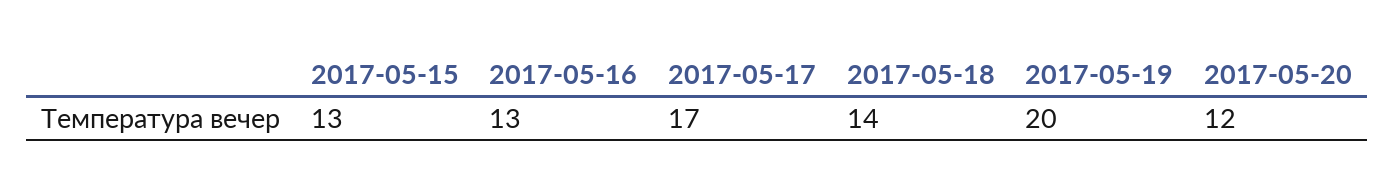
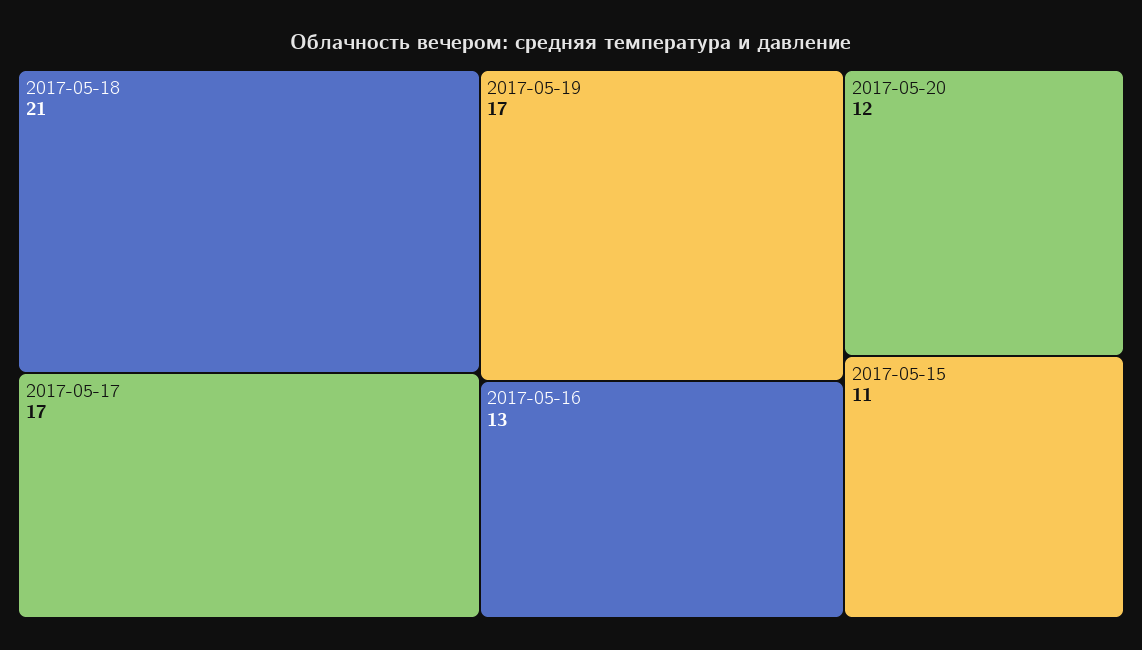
  {
-   "2017-05-15": 13,
+   "2017-05-15": 11,
    "2017-05-16": 13,
    "2017-05-17": 17,
-   "2017-05-18": 14,
+   "2017-05-18": 21,
-   "2017-05-19": 20,
+   "2017-05-19": 17,
    "2017-05-20": 12
  }

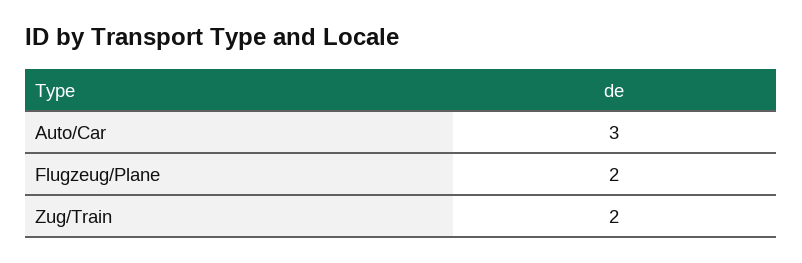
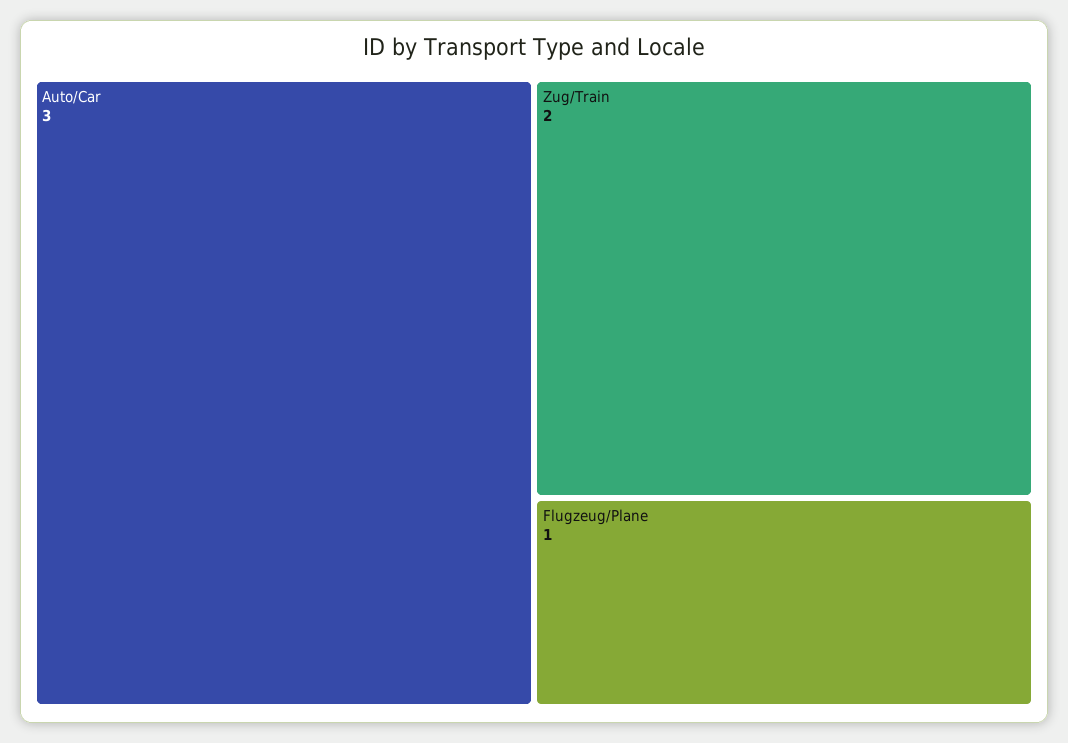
  {
    "Auto/Car": 3,
-   "Flugzeug/Plane": 2,
+   "Flugzeug/Plane": 1,
    "Zug/Train": 2
  }

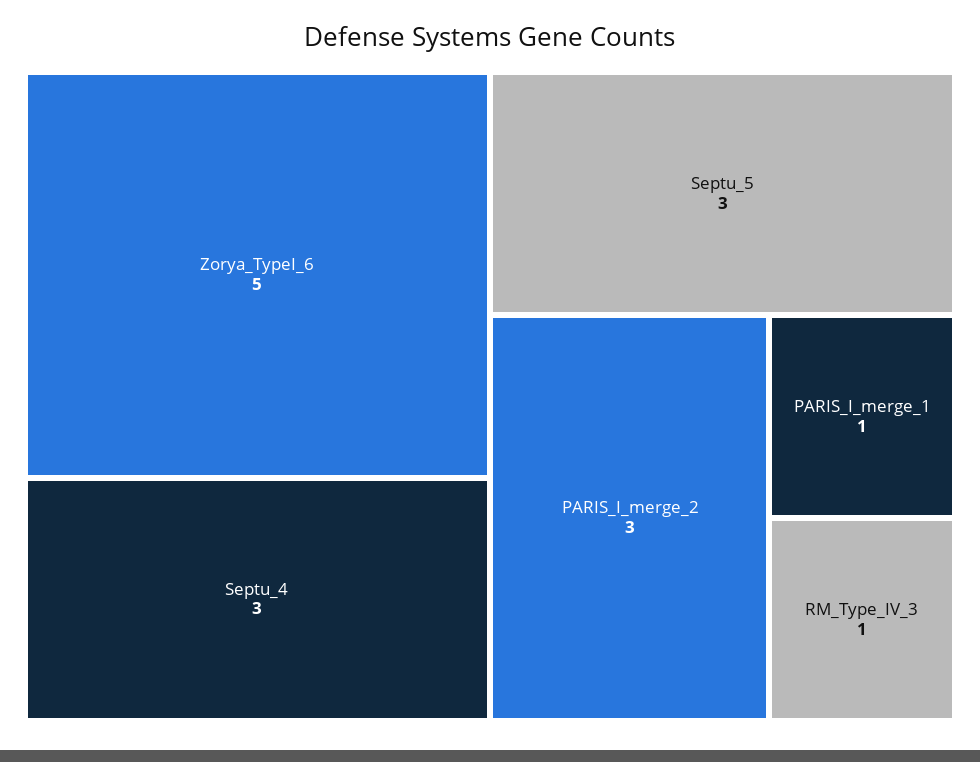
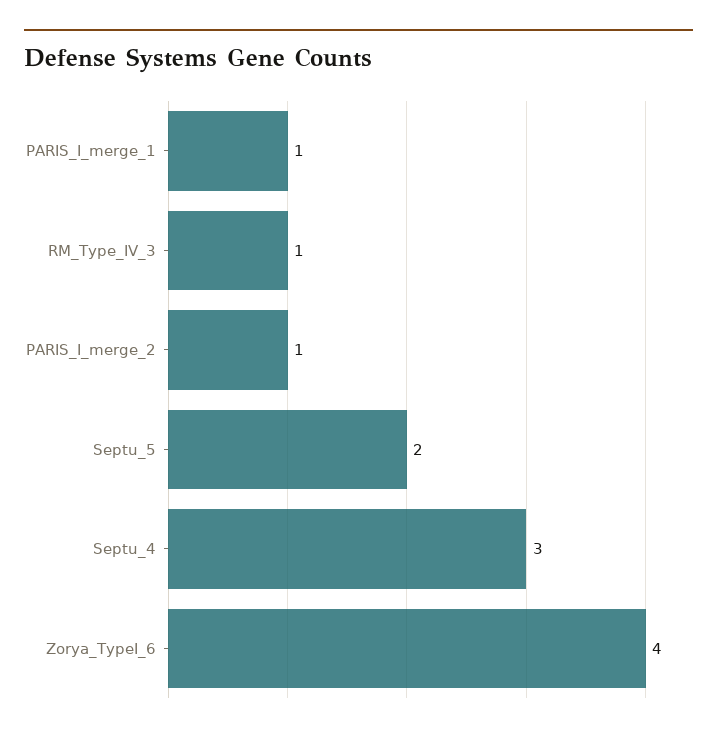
  {
-   "Zorya_TypeI_6": 5,
+   "Zorya_TypeI_6": 4,
    "Septu_4": 3,
-   "Septu_5": 3,
+   "Septu_5": 2,
-   "PARIS_I_merge_2": 3,
+   "PARIS_I_merge_2": 1,
    "PARIS_I_merge_1": 1,
    "RM_Type_IV_3": 1
  }

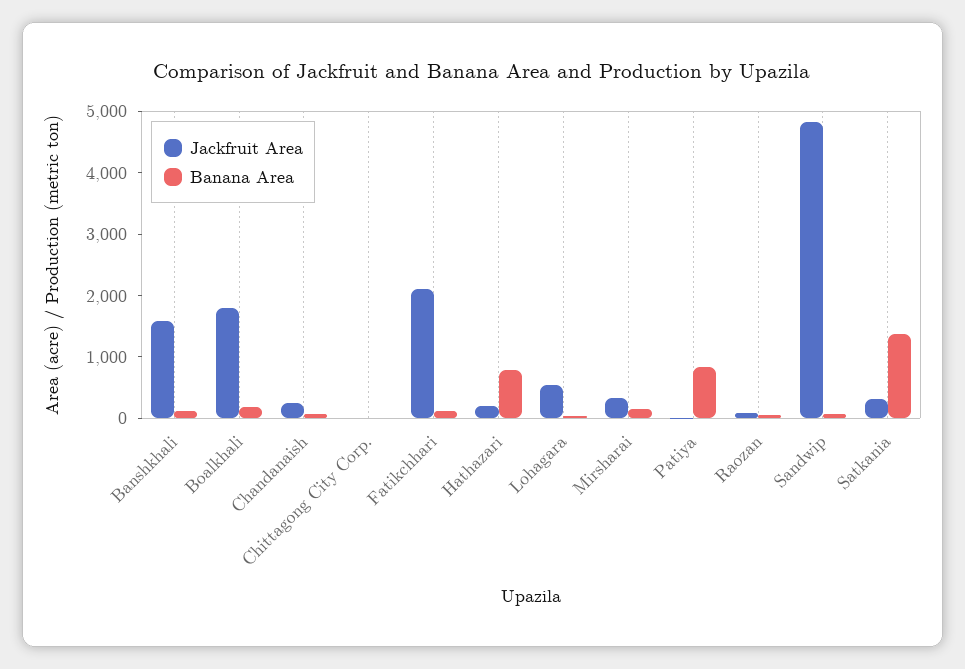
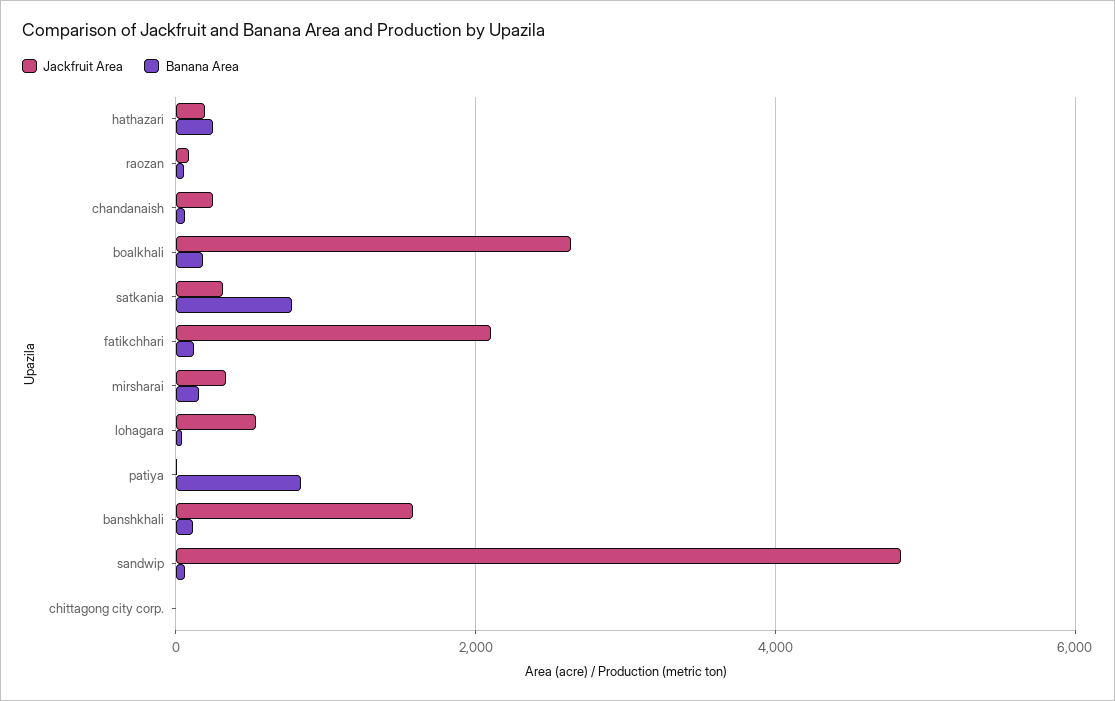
  {
    "Jackfruit Area": {
      "Banshkhali": 1600,
-     "Boalkhali": 1800,
+     "Boalkhali": 2600,
      "Chandanaish": 200,
      "Chittagong City Corp.": 0,
      "Fatikchhari": 2200,
      "Hathazari": 200,
      "Lohagara": 600,
      "Mirsharai": 400,
      "Patiya": 0,
      "Raozan": 0,
      "Sandwip": 4800,
      "Satkania": 400
    },
    "Banana Area": {
      "Banshkhali": 200,
      "Boalkhali": 200,
      "Chandanaish": 0,
      "Chittagong City Corp.": 0,
      "Fatikchhari": 200,
-     "Hathazari": 800,
+     "Hathazari": 200,
      "Lohagara": 0,
      "Mirsharai": 200,
      "Patiya": 800,
      "Raozan": 0,
      "Sandwip": 0,
-     "Satkania": 1400
+     "Satkania": 800
    }
  }

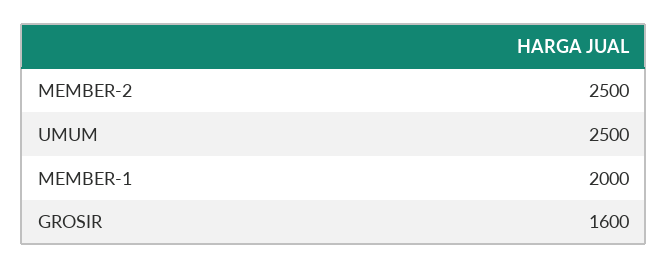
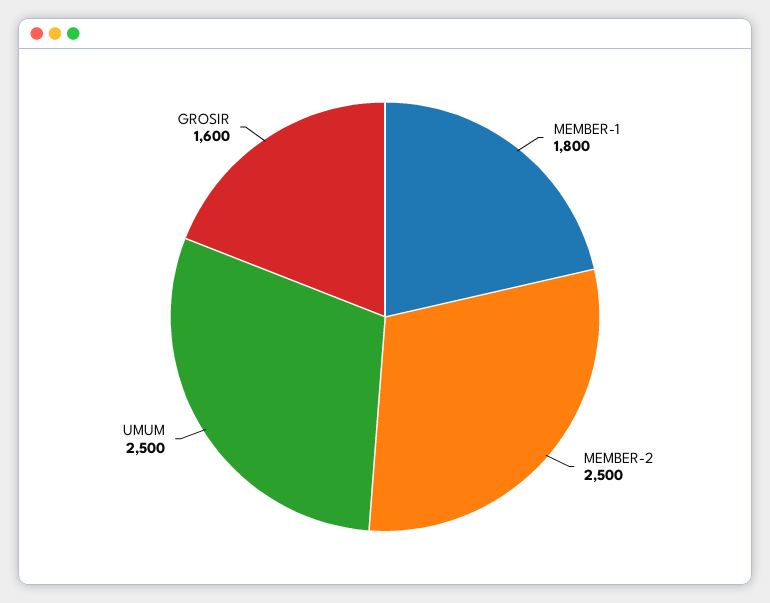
  {
    "MEMBER-2": 2500,
    "UMUM": 2500,
-   "MEMBER-1": 2000,
+   "MEMBER-1": 1800,
    "GROSIR": 1600
  }

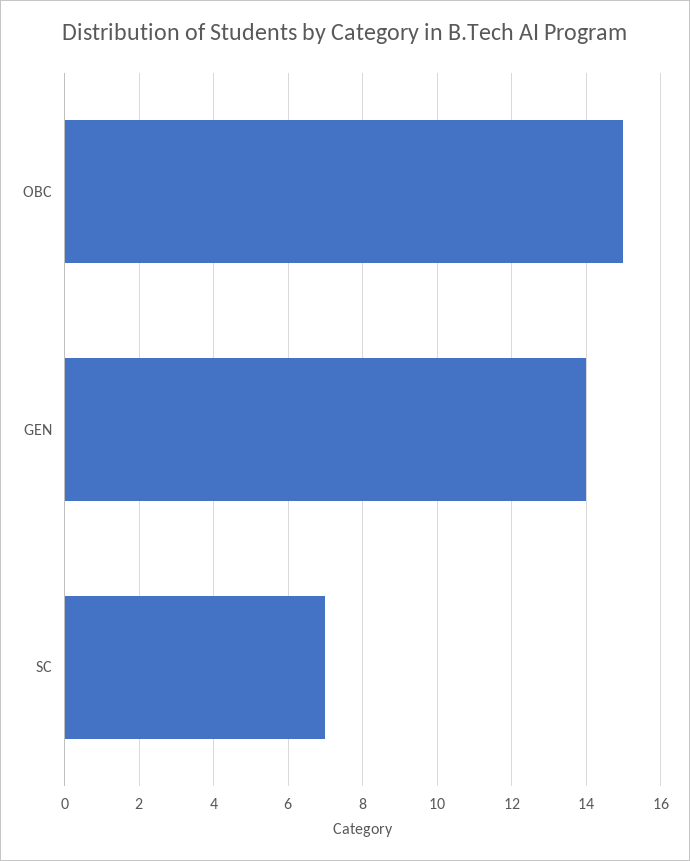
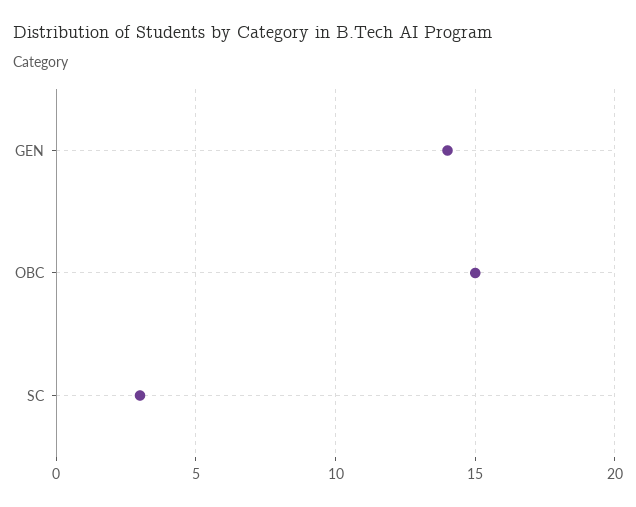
  {
    "OBC": 15,
    "GEN": 14,
-   "SC": 7
+   "SC": 3
  }

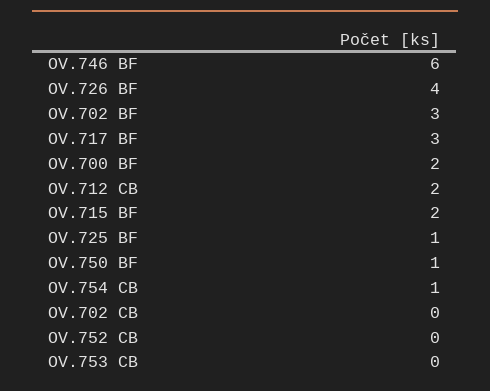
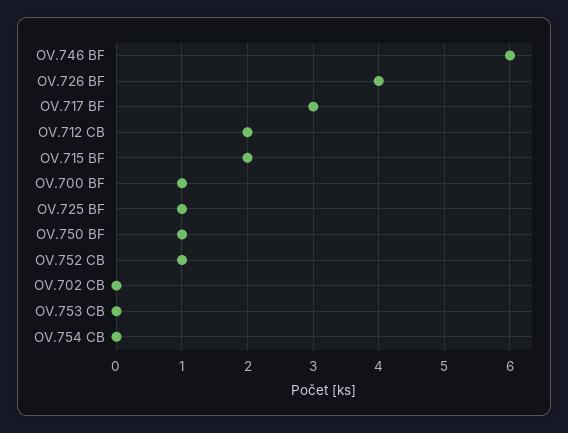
  {
    "OV.746 BF": 6,
    "OV.726 BF": 4,
-   "OV.702 BF": 3,
    "OV.717 BF": 3,
-   "OV.700 BF": 2,
+   "OV.700 BF": 1,
    "OV.712 CB": 2,
    "OV.715 BF": 2,
    "OV.725 BF": 1,
    "OV.750 BF": 1,
-   "OV.754 CB": 1,
+   "OV.754 CB": 0,
    "OV.702 CB": 0,
-   "OV.752 CB": 0,
+   "OV.752 CB": 1,
    "OV.753 CB": 0
  }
########
** Exercise prompt **
Looking at the entries above, count each line that includes the string "Boalkhali" and give only the total.

** Written answer **
3